Est-ce que vous avez eu connaissance d’un déplacement de magistrat français en Libye ces derniers mois ?

Non, pas du tout.

Et si un magistrat français était venu, vous le sauriez ?

Non. Non plus.

Donc, un magistrat peut être venu discrètement à Tripoli ?

Pourquoi Tripoli ? Pourquoi pas Misrata, par exemple ? C’est le siège du pouvoir de l’ouest de la Libye. Toutes les archives des services de renseignements du camp de Kadhafi ont été transportées à Misrata en 2011. Les archives qui existaient dans les renseignements extérieurs libyens, dans les renseignements militaires et dans les renseignements intérieurs et tous les organes de renseignements ont été transportées de Tripoli à Misrata.
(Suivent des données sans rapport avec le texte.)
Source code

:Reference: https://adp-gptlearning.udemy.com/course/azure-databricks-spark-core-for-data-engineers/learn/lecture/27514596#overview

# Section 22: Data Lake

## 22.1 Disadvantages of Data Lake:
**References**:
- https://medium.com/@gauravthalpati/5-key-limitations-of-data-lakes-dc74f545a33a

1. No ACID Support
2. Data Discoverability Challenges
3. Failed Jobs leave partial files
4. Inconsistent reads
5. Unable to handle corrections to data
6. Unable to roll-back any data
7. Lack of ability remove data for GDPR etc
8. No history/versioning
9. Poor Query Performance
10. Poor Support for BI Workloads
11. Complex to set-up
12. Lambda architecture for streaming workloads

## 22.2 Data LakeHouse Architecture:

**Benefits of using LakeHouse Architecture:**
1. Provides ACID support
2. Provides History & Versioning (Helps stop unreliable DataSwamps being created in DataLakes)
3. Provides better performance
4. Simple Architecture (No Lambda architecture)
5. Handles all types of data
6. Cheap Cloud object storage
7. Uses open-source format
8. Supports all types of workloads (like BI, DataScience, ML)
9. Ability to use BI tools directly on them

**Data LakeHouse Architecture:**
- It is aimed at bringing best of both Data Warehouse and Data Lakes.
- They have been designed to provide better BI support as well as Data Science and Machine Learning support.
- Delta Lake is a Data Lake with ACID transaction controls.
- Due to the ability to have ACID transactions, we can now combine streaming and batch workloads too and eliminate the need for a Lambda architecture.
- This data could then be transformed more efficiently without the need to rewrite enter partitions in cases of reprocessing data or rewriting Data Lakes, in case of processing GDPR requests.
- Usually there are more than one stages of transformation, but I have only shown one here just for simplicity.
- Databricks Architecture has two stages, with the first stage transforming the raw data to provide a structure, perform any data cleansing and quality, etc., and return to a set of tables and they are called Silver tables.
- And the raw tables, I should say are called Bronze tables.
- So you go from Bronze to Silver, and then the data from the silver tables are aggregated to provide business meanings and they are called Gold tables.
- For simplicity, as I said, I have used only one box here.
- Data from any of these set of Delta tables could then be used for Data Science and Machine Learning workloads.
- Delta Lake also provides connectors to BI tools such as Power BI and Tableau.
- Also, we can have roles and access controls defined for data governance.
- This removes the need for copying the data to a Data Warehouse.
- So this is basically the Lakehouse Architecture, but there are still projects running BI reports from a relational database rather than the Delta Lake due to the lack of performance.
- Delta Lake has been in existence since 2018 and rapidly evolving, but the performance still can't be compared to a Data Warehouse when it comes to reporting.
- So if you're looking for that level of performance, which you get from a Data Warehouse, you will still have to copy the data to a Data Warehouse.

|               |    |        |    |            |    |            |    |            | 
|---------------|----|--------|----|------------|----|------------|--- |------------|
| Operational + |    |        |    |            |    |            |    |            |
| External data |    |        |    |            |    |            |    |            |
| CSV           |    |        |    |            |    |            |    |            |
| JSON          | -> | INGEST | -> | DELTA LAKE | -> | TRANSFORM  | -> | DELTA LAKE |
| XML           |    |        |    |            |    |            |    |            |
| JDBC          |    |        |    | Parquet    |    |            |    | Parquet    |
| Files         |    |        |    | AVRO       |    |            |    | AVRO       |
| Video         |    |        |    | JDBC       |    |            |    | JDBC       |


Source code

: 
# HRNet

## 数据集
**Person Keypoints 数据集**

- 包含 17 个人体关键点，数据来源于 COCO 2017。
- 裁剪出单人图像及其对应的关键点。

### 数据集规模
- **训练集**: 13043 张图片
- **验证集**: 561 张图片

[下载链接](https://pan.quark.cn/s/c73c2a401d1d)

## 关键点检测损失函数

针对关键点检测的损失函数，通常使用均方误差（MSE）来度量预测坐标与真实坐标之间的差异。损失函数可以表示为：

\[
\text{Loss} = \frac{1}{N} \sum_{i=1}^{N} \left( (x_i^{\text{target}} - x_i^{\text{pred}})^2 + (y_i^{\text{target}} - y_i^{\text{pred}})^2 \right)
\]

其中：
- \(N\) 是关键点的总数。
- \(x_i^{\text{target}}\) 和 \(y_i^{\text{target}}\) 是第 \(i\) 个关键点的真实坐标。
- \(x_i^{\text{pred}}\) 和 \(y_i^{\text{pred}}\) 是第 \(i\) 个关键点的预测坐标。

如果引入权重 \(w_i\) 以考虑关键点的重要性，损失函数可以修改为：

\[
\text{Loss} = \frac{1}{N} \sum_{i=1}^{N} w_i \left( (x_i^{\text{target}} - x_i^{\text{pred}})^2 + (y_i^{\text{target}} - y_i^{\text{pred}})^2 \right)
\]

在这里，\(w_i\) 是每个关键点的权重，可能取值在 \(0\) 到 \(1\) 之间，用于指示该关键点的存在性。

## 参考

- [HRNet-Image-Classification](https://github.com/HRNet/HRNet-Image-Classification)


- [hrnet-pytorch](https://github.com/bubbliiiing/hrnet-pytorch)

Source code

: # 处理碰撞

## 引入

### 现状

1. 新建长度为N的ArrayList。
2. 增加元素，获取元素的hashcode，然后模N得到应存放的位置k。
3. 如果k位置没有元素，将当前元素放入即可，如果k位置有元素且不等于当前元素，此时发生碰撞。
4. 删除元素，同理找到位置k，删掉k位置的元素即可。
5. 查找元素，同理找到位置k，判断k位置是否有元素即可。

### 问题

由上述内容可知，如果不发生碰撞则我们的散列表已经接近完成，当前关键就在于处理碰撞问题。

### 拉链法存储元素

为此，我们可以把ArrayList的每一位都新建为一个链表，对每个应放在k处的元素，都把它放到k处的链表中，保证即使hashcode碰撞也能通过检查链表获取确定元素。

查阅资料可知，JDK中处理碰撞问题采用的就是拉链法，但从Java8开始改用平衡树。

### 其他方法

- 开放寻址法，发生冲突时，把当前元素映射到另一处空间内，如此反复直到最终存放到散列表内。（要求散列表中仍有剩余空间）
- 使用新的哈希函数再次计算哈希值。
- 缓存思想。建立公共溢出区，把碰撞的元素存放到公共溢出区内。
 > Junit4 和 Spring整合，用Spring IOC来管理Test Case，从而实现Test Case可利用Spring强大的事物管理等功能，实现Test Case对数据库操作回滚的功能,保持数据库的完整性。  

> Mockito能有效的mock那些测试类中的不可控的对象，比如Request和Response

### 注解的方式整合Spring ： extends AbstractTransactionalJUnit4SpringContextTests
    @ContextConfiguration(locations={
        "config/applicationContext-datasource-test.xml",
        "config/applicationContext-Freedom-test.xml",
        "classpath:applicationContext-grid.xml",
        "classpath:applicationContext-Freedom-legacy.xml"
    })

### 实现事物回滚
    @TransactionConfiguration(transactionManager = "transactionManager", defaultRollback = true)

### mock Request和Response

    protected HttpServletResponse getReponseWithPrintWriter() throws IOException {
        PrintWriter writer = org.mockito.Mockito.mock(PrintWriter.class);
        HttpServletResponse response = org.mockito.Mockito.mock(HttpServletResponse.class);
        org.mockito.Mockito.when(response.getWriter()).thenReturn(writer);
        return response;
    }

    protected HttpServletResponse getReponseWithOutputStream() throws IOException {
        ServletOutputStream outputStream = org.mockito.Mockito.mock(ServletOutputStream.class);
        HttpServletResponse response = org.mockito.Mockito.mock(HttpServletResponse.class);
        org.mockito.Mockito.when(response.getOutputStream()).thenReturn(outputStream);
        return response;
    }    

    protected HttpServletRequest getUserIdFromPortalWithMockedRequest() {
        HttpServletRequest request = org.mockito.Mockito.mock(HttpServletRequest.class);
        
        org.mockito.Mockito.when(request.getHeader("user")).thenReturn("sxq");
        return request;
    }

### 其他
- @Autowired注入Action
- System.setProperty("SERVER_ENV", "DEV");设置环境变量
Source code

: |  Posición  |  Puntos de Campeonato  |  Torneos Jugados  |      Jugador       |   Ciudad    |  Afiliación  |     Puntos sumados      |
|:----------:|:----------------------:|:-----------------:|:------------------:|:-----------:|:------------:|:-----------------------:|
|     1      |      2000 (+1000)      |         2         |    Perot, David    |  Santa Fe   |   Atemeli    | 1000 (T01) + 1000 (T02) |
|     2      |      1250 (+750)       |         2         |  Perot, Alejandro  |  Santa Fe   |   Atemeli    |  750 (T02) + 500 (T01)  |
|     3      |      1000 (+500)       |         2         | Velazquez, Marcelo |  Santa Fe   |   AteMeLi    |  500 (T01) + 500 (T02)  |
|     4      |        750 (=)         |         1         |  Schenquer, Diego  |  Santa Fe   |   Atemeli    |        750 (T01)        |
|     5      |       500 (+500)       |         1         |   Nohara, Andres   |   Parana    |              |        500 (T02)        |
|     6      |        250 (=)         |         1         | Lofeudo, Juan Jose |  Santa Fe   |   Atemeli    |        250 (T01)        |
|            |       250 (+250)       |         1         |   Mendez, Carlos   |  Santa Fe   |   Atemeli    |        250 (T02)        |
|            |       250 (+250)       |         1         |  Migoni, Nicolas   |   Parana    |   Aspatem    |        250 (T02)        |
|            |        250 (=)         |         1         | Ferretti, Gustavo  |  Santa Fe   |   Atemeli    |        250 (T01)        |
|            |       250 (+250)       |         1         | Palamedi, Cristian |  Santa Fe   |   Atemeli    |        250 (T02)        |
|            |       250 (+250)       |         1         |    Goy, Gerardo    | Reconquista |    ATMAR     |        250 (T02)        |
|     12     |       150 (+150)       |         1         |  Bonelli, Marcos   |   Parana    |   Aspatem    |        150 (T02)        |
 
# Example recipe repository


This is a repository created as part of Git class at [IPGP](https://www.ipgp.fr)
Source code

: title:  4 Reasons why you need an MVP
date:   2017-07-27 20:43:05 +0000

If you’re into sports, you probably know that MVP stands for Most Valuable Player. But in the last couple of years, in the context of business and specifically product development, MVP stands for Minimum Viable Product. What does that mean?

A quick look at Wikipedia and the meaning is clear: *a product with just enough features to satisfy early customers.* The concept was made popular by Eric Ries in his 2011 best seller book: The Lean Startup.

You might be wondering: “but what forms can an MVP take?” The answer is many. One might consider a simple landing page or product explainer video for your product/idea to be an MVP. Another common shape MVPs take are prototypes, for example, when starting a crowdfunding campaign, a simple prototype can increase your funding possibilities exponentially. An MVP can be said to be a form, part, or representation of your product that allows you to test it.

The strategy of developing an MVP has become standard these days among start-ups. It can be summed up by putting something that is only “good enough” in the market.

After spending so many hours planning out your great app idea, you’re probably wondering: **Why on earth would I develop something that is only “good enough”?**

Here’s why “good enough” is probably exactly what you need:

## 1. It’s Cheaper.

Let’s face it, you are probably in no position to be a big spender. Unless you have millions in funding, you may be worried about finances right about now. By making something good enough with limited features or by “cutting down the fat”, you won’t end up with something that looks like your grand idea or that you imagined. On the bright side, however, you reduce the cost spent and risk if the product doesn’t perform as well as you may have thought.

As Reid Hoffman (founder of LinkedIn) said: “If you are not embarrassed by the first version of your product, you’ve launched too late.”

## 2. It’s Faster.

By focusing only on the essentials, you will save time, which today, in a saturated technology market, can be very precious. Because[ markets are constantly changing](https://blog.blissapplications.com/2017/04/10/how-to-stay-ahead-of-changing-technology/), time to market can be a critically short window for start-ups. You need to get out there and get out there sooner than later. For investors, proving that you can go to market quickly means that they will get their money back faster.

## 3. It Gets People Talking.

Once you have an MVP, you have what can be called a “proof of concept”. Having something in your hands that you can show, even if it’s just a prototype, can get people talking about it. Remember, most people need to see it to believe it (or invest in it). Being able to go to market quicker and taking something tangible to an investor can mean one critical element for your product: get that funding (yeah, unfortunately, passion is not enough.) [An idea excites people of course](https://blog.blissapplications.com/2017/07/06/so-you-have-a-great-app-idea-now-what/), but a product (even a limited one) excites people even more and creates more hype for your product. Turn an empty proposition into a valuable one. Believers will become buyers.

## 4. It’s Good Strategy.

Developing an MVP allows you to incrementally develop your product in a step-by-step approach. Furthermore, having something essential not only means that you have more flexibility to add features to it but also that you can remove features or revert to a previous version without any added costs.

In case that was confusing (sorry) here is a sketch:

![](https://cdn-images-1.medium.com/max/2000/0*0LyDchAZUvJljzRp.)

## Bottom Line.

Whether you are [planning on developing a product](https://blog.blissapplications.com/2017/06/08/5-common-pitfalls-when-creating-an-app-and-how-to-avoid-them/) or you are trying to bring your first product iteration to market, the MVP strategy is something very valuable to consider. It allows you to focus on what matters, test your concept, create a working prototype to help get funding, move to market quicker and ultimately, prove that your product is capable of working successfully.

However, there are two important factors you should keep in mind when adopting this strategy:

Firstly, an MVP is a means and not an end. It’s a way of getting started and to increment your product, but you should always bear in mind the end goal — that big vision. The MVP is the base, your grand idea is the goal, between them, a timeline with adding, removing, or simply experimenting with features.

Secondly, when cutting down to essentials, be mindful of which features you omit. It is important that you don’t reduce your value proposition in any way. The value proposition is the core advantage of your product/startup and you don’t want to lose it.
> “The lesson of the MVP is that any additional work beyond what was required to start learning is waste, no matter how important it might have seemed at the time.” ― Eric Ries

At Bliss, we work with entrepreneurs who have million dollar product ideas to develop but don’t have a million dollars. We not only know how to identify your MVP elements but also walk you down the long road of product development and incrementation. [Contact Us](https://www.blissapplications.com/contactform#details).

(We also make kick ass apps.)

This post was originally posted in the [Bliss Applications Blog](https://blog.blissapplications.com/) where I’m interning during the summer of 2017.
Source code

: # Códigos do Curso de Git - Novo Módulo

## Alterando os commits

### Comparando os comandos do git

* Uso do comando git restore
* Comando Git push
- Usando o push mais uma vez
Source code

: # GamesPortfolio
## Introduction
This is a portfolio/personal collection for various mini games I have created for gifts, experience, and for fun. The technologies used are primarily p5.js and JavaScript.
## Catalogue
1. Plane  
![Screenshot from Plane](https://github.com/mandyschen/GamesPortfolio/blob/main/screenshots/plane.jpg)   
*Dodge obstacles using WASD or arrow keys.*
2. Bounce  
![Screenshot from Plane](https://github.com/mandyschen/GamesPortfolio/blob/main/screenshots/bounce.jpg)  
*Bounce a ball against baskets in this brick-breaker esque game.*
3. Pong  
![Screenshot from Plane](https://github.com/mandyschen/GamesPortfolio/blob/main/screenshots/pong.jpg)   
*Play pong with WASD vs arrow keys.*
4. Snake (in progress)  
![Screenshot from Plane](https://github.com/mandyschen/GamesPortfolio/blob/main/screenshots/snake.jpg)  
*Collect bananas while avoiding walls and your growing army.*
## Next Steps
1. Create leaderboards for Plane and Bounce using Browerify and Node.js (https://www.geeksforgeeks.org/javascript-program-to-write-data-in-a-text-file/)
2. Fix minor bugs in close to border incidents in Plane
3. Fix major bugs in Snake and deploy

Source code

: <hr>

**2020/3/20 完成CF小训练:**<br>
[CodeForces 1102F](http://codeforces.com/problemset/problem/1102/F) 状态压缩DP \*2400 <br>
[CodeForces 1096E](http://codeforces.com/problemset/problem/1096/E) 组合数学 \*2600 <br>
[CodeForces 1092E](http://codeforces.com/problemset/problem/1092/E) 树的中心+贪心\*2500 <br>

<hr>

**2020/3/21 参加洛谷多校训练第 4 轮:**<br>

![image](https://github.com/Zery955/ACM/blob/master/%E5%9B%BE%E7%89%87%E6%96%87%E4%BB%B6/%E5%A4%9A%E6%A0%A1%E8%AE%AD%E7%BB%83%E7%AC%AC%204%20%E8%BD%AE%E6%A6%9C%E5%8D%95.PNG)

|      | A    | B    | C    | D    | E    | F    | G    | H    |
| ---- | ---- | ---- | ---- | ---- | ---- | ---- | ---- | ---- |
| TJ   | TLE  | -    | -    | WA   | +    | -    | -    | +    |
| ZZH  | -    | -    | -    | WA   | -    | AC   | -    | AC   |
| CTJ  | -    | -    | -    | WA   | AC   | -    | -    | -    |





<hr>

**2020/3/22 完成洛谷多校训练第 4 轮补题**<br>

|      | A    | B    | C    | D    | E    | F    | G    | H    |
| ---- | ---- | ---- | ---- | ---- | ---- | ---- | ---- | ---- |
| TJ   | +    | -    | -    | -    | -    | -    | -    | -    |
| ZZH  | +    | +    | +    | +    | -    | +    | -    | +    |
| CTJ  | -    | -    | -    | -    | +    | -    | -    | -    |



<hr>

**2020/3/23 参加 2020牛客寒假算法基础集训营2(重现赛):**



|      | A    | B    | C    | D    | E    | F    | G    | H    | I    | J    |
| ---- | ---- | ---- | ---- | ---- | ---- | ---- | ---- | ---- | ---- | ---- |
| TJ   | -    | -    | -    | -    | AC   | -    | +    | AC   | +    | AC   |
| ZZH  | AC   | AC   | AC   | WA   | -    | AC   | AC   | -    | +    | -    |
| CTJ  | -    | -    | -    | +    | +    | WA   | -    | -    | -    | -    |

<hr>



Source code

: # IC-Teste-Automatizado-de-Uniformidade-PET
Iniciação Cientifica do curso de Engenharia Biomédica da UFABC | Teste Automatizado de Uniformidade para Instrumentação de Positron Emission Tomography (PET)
Même les archives des centres d’écoute libyens ont été transportées à Misrata. Donc c’est pour cela aussi que d’autres enregistrements entre Kadhafi et d’autres chefs d’Etat sont sortis sur les réseaux d’Internet, comme YouTube, par exemple les conversations entre Kadhafi et l’ex-Émir du Qatar qui parlaient de l’Arabie Saoudite, etc.

Mais comment savez-vous que cet enregistrement a été mis sur YouTube par les gens de Misrata ?

On le savait de l’intérieur. On avait des sources à Misrata qui nous l’ont dit. On avait des sources d’information. En 2011 ou en 21012, le pays n’était pas divisé, donc on avait toujours des canaux de communication [entre l’est et l’ouest de la Libye].

Mais concrètement, Rami El Obeidi, de grands suspects comme Abdallah al-Senoussi, l’ancien chef espion, et Baghdadi Ali al-Mahmoudi, l’ancien Premier ministre, ils ne sont pas à Misrata. Ils sont à Tripoli...

Oui, mais ils sont contrôlés par des miliciens de Misrata.

Basés à Tripoli ?

Oui, bien sûr. Ils peuvent être très facilement transportés à Misrata, très discrètement. C’est facile. Il faut parler aussi à Monsieur Moftah Missouri. L’ancien interprète de Kadhafi, Monsieur Moftah Missouri, est en France, à ce que je sache. Il faisait toutes les interprétations en langue française pour Mouammar Kadhafi, ce qui inclut toutes ses rencontres avec Nicolas Sarkozy, qu’il soit ministre de l’Intérieur dans le temps ou président de la République.

Et lui aussi peut avoir parlé au juge ?

Il est très possible, parce qu’il détenait des documents très importants. Il aurait été un témoin clé.